YUNAN BASINI TÜRK SAVUNMA SANAYİSİNİN GÜCÜNÜ KABUL EDİYOR
Yunan basını, kendi hükümetini savunma sanayisini canlandırmak için yeterli adım atmamakla eleştiriyor ve Türk savunma sanayisindeki hızlı ilerlemeleri tekrar kabul ediyor. Militaire sitesinde yer alan bir haberde, “Türkiye, savaş uçağı tasarımı ve üretimiyle ilgili niyetini duyurmaya başladığında bunun başarılı olup olmayacağına dair ciddi şüpheler vardı. Özellikle Yunanistan’da yıllardır Türkiye’nin çökeceğini ve izole olduğunu öngören bazı analistler gülüyordu. Ancak Türkiye, sadece KAAN savaş uçağı üretim programını ilerletmekle kalmadı, aynı zamanda Suudi Arabistan’a 100 adet bu tip uçağı satmak için görüşmelere başladı” deniyor. Türk savunma sanayisinin bu ilerlemesi göz önünde bulundurularak Yunanistan Savunma Bakanı Nikos Dendias’ın büyük projelerle ilgili vaatlerinin gerçekçi olmadığı ve ülkenin mevcut savunma kapasitesinin artırılması için daha etkili adımlar atılması gerektiği vurgulanıyor.

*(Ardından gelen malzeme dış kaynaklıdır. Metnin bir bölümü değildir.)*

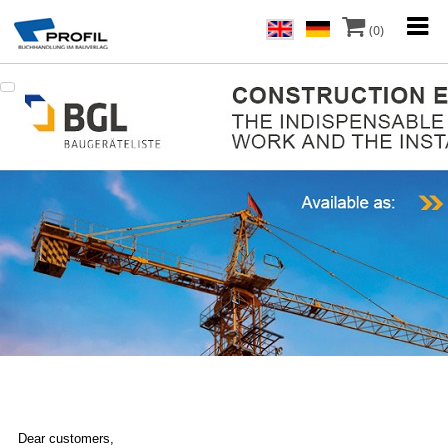
(0)
Dear customers,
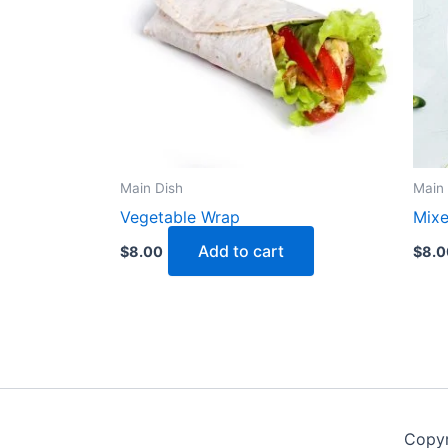
Main Dish
Main 
Vegetable Wrap
Mixe
Add to cart
$
8.00
$
8.0
Copyr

TÜRKİYE’NİN İHRACAT BAŞARISI
Ekfrasi sitesi, “Türkiye, 5. nesil KAAN savaş uçakları üretirken biz vida bile üretemiyoruz” başlığını kullanıyor. Suudi Arabistan’a KAAN savaş uçağı satılması halinde bu anlaşmanın Türkiye için rekor bir ihracat anlamına geleceği belirtiliyor. Haberde, Türkiye’nin bölgede önemli bir savunma tedarikçisi olarak önem kazandığına da dikkat çekiliyor. Bunun yanı sıra Suudi Arabistan’ın Türkiye’den Bayraktar Akıncı insansız hava aracı ve Ejder Yalçın zırhlı araç satın aldığı ifade ediliyor.
YANLIŞ TAKTİK VE YENİ SAVUNMA SİSTEMİ İDDİASI
Yunanistan Savunma Bakan Yardımcısı Yannis Kefaloyannis, ülkesinin Ege’de yeni bir hava savunma sistemi hazırlığı içerisinde olduğunu bildiriyor. SKAI TV’ye konuşan Kefaloyannis, yapılacak ihaleler sonrası 2 yıl içinde hazır olacağına inandığı hava savunma sisteminin her türlü havadan gelebilecek saldırıyı durduracağını savunuyor. Ayrıca, “Bölgemizde egemenlik haklarımızı korumak için her an hazır olmamız gerektiği için tabii ki böyle bir sistem geliştireceğiz” şeklinde bir açıklama yapıyor. Söz konusu sistemin saldırma değil, koruma amaçlı olduğunu dile getiren Kefaloyannis, sistemin koruma alanının yalnızca Ege değil, Meriç’ten Meis’e kadar tüm bölgeyi kapsayacağını öne sürüyor. Kefaloyannis, Türkiye’nin Suriye ile deniz yetki alanlarını belirlemeye yönelik bir anlaşma yapması durumunda Yunanistan’ın bu anlaşmayı Türkiye’nin Libya ile imzaladığı benzer anlaşma gibi tanımayacağını ifade ediyor.